Nossa capacidade de “digestão”, de “deixar pra lá” a ofensa, é muito modesta. Na verdade, ficamos “ruminando” a situação, relembrando-a, vendo de que forma poderíamos ter nos defendido melhor ou que tipo de reação poderíamos ter tido para vencer aquele embate.

Aqueles que não reagem na hora, que aparentemente são os mais controlados e tem maior força racional para lidar com o impulso agressivo são exatamente os que podem sofisticar mais suas respostas. Pode-se esperar tudo deles, até retaliações mais violentas.

É impossível imaginarmos humanos desprovidos de qualquer tipo de reação violenta diante de hostilidades externas, assim como é muito difícil que consigamos nos livrar totalmente da mágoa que os agressores nos causaram.

Tendemos a nos comportar com maior ou menor violência conforme as condições que nos cercam. Se vivemos em um ambiente violento, vamos nos tornando constantemente preparados para a luta ou para a fuga. Se estamos em um ambiente doce e sereno, vamos nos desarmando e deixando nossas desconfianças de lado.

Por exemplo, se moramos em uma cidade muito violenta, acabamos por nos tornar criaturas amedrontadas e desconfiadas, olhando sempre para os lados e esperando uma situação de perigo a qualquer instante. Se, no entanto, estamos em uma colônia de férias ou em um cruzeiro marítimo, vamos ficando doces e desarmados, muito mais tolerantes e afáveis do que costumamos ser na vida cotidiana.

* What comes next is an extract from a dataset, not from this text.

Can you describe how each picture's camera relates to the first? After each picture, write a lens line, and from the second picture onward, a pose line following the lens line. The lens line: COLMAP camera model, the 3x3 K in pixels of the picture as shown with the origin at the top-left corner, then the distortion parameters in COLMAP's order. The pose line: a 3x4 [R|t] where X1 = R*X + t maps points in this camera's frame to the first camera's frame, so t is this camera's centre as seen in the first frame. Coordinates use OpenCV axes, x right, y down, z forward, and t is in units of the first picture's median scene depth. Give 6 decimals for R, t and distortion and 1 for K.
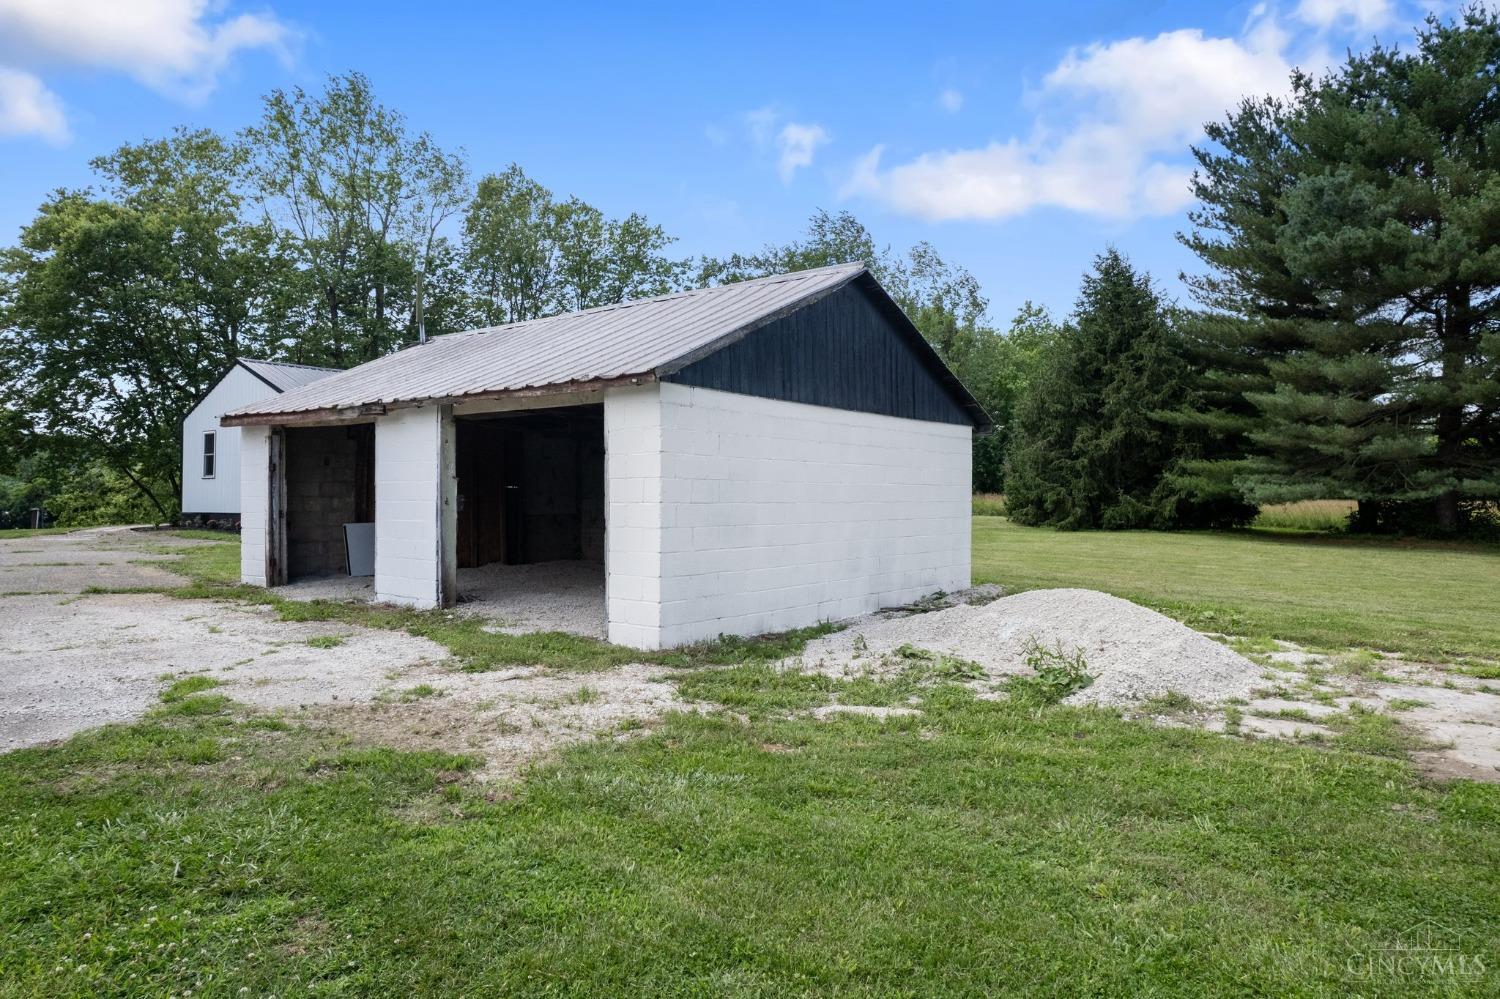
lens RADIAL K [[945.3, 0, 750.0], [0, 945.3, 499.5], [0, 0, 1]] dist [-0.025477, 0.004411]
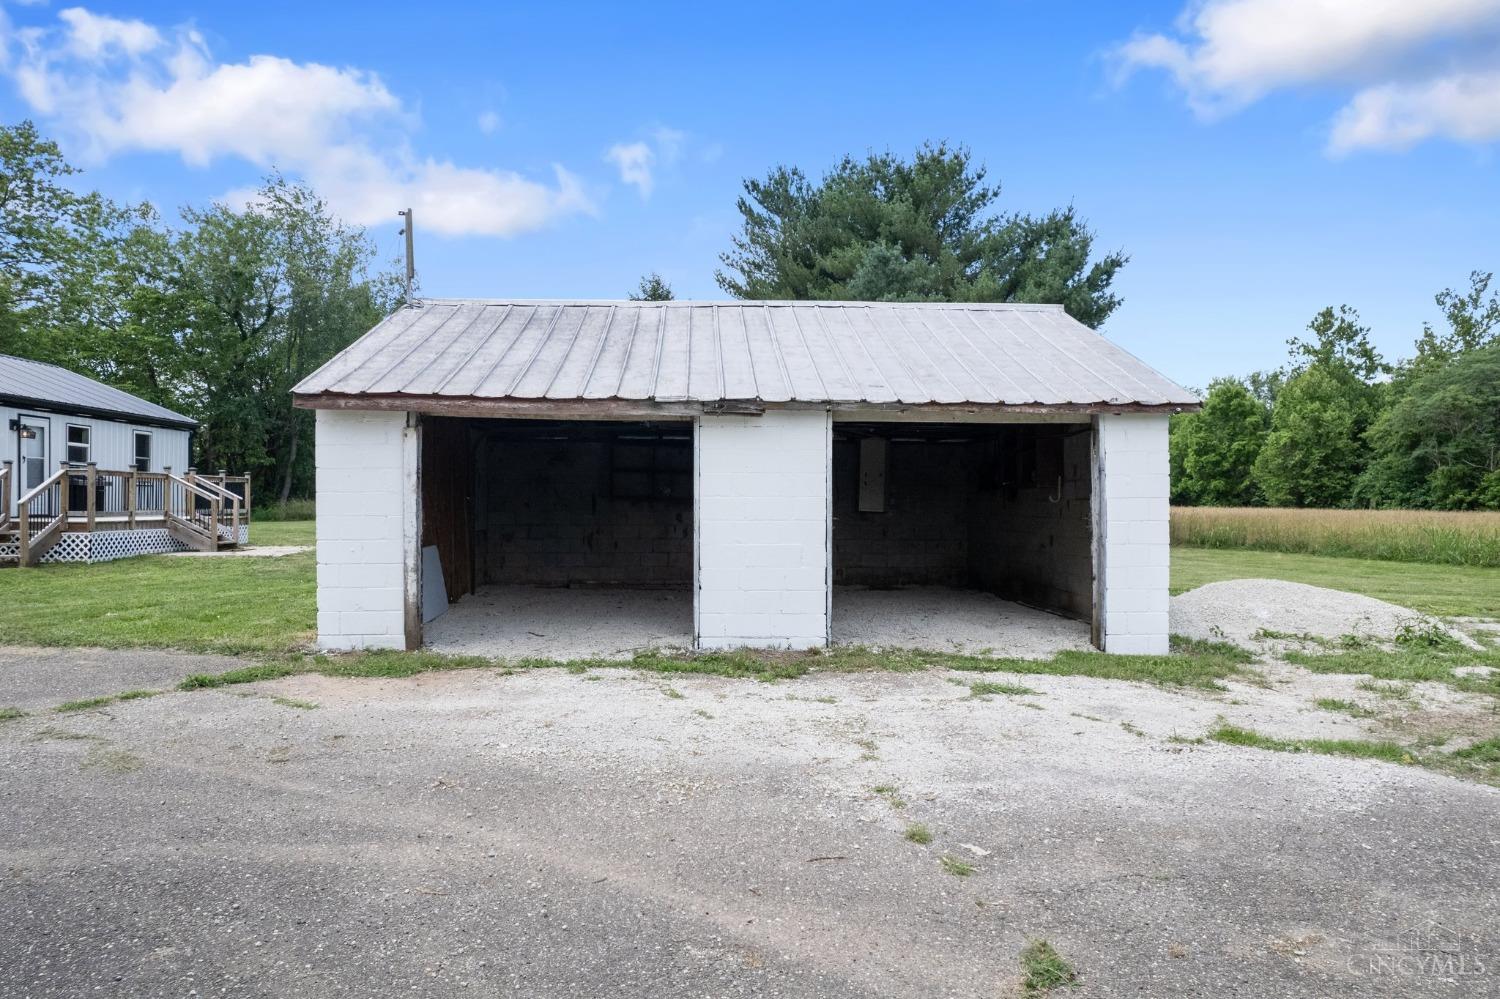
lens RADIAL K [[945.3, 0, 750.0], [0, 945.3, 499.5], [0, 0, 1]] dist [-0.025477, 0.004411]
pose [[0.803248, 0.005145, 0.595622, -0.737276], [-0.002738, 0.999984, -0.004946, -0.006425], [-0.595638, 0.002342, 0.803249, 0.246782]]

Basta que se crie determinado clima de integração, no qual parece acontecer uma espécie de “diluição” total de cada individualidade, de modo que cada um passa a se sentir apenas como uma peça do todo.

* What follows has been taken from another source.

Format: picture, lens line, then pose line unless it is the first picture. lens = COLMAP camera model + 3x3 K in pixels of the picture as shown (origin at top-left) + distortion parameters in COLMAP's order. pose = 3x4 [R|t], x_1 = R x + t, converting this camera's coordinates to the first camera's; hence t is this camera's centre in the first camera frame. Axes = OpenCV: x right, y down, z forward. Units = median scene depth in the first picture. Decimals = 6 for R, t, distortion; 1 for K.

A despersonalização, a perda da identidade parece ocorrer a ponto de a pessoa perder toda capacidade para a mais singela reflexão. Ela se limita a reagir e a responder a alguma voz de comando nem sempre muito sábia.

São muito raros os indivíduos que conseguem percorrer os seguintes passos frente a situações de conflito:

  1. Registram que estão sendo submetidos a certa agressão e usam a razão para determinar a intencionalidade do acontecido e sua real gravidade;
  2. Refletem sobre qual a melhor postura a ser tomada: desprezar a agressão involuntária ou responder à altura do que aconteceu;
  3. Realizar exatamente o que deliberaram fazer.

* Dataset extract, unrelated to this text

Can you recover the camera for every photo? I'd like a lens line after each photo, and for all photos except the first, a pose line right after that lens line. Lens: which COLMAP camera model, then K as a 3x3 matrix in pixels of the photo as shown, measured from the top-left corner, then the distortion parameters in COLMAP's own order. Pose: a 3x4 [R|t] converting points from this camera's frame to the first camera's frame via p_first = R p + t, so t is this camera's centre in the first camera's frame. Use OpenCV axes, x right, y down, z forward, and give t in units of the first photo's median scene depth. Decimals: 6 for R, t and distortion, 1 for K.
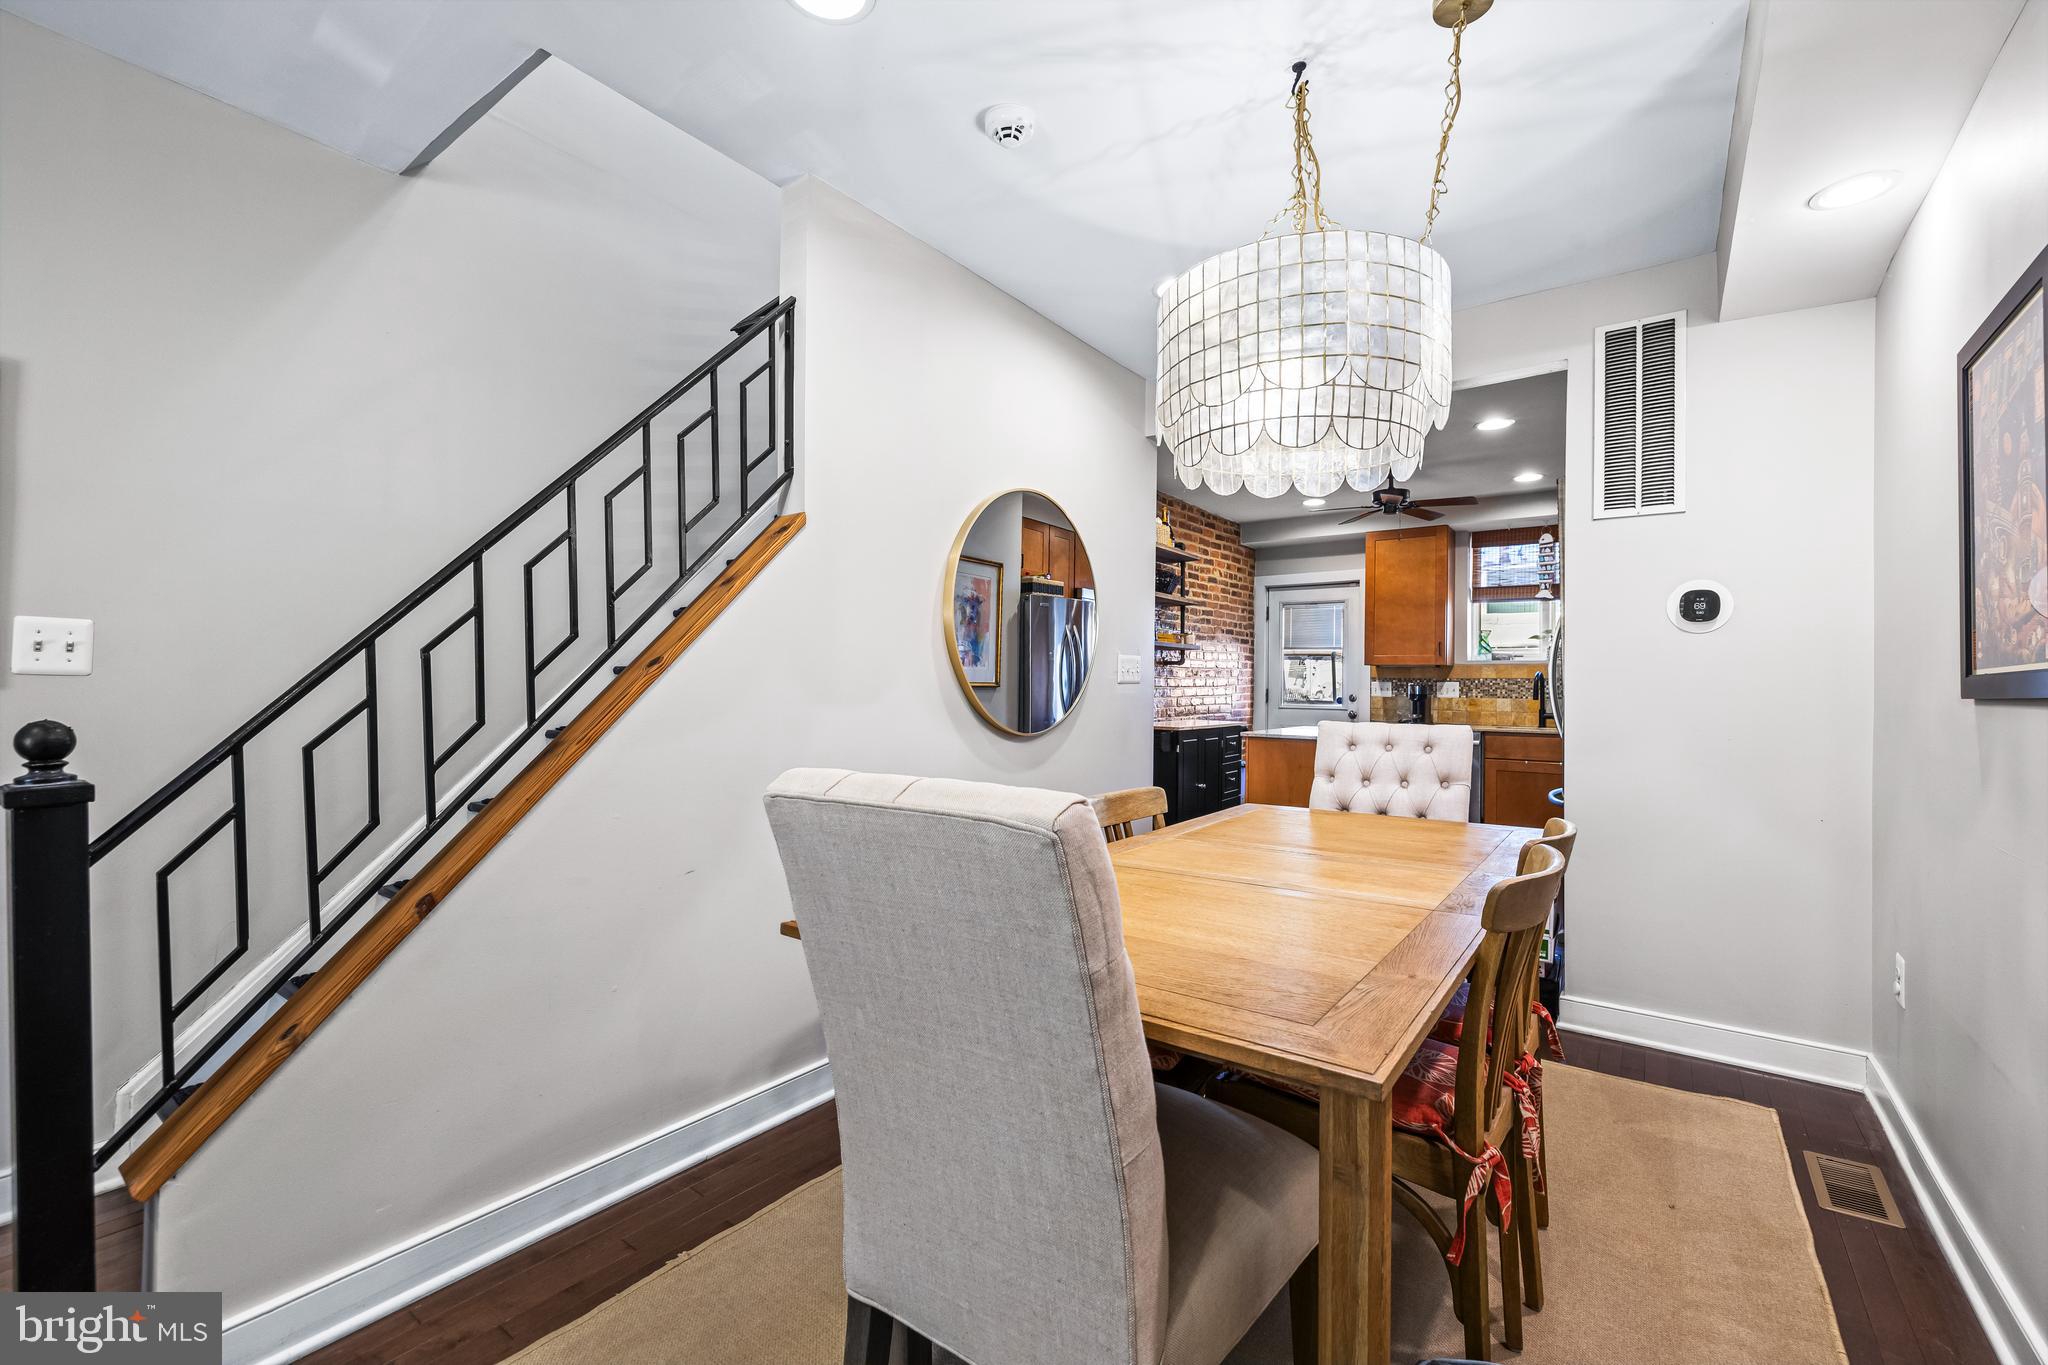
lens RADIAL K [[858.7, 0, 1025.5], [0, 858.7, 674.2], [0, 0, 1]] dist [0.001406, 0.000618]
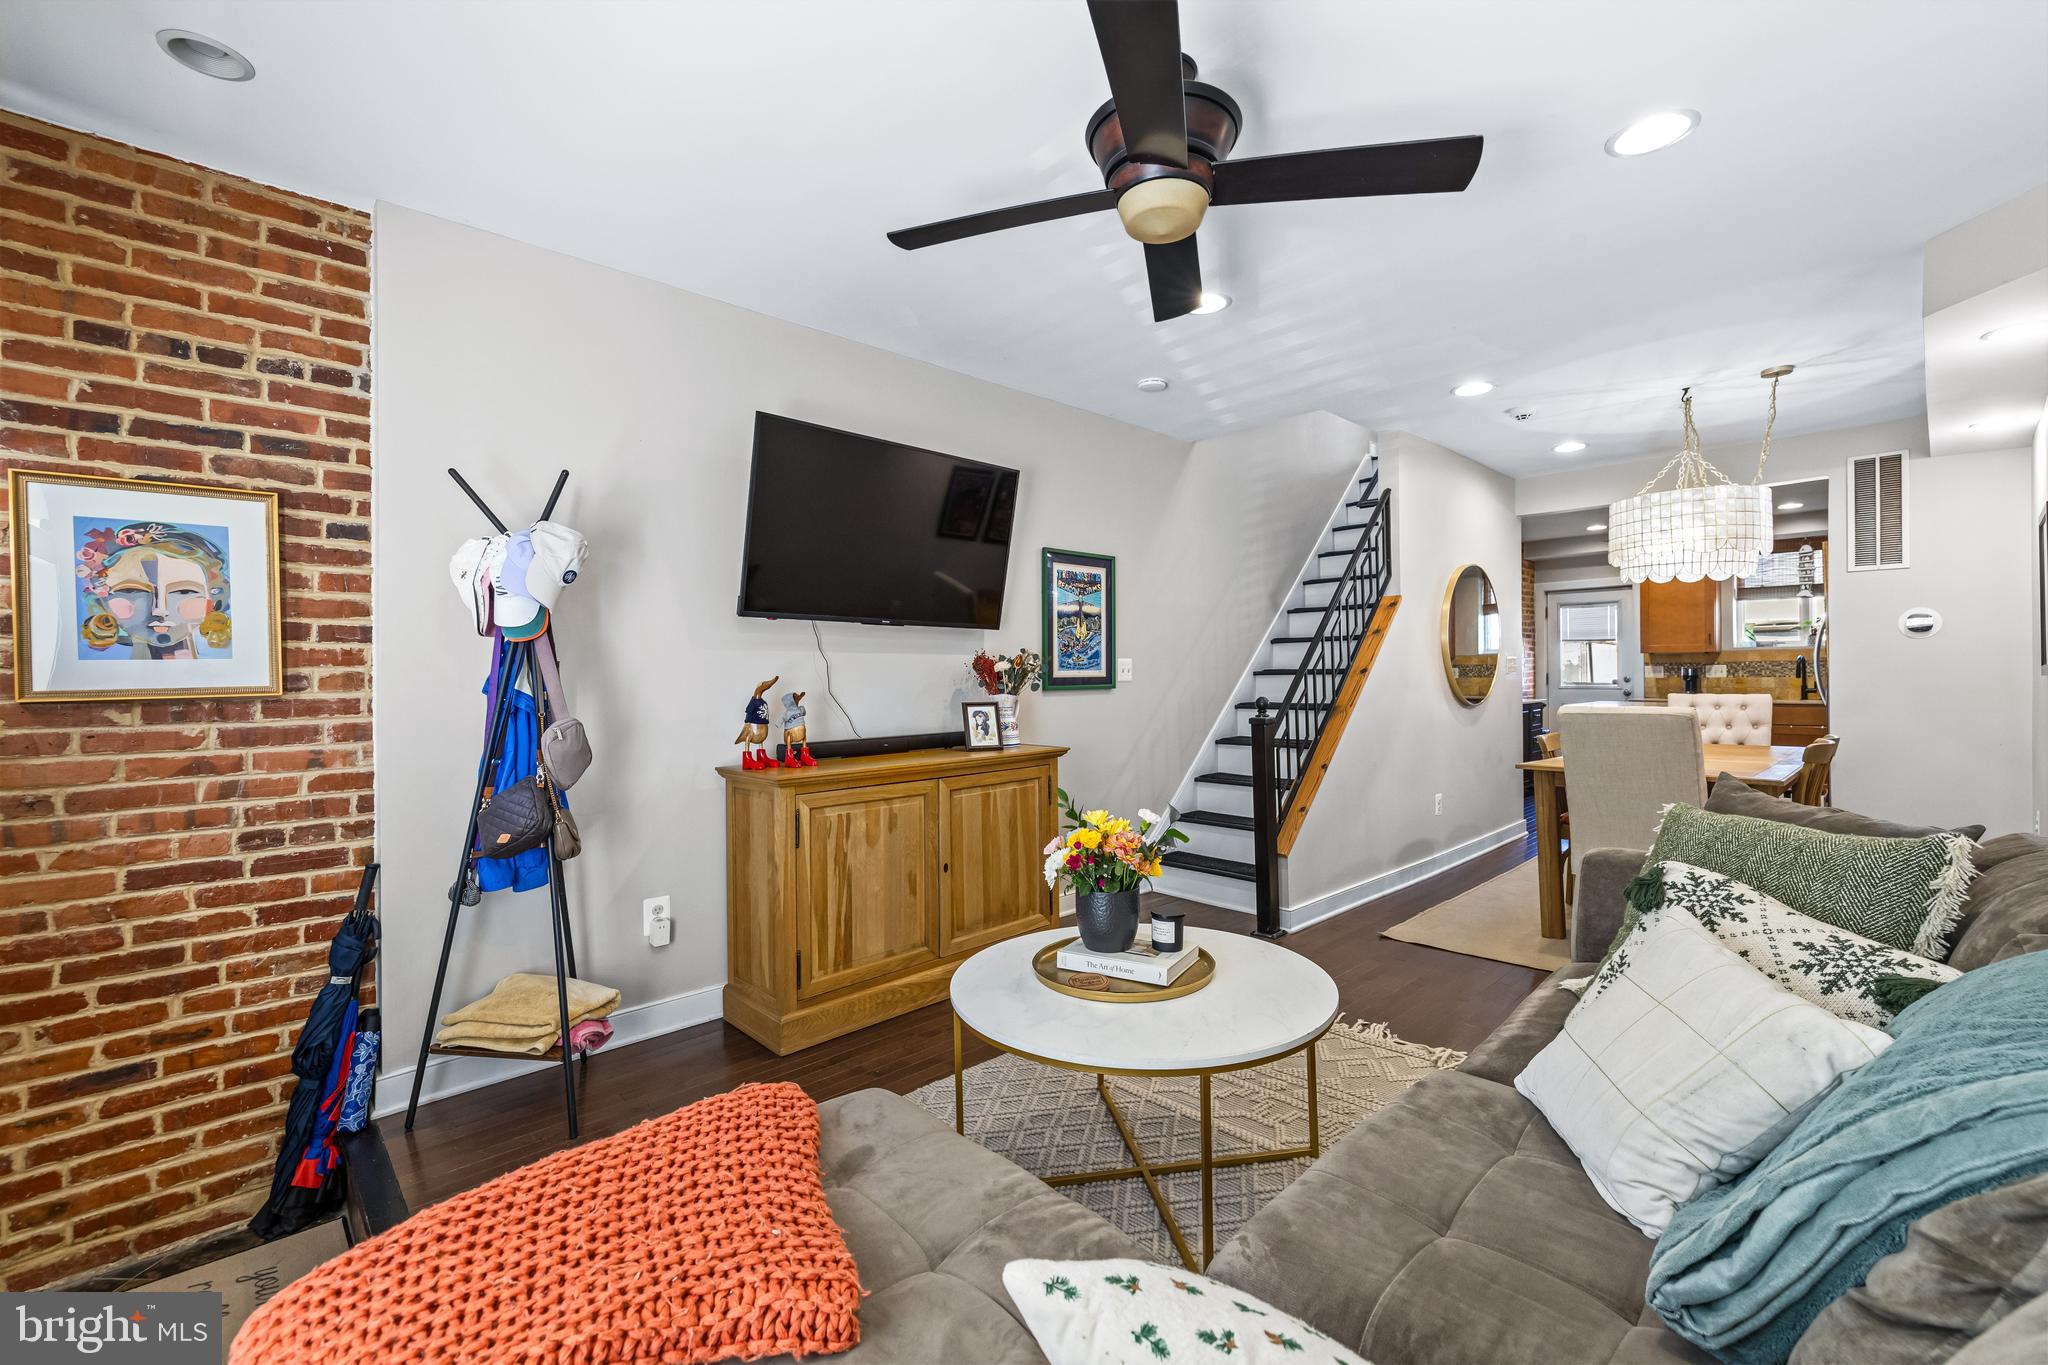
lens RADIAL K [[858.7, 0, 1024.9], [0, 858.7, 674.2], [0, 0, 1]] dist [0.001406, 0.000618]
pose [[0.982904, -0.022519, -0.182738, -0.269647], [0.024751, 0.999644, 0.009945, -0.015052], [0.182449, -0.014297, 0.983111, -0.414578]]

É difícil entender as razões exatas pelas quais os humanos se sentem tão dispostos a competir uns com os outros quando são desafiados. O fenômeno é, ao menos aparentemente, mais intenso nos homens do que nas mulheres.

O importante é que nem sempre percebemos a interferência das emoções em nossas ações equivocadas e dos pensamentos que nos desviam da rota que nos interessa percorrer.

A interferência mais grave e sutil a que nossa razão está sujeita tem que ver com a vaidade.

A vaidade pede destaque e notoriedade, o que atenua a sensação negativa que a verdade de nossa condição provoca. A razão, que está sempre buscando um remédio para a insignificância, encontra na vaidade uma grande aliada.

Nossa vaidade é um fato. Quanto maior nosso apega a ela, menor nossa liberdade.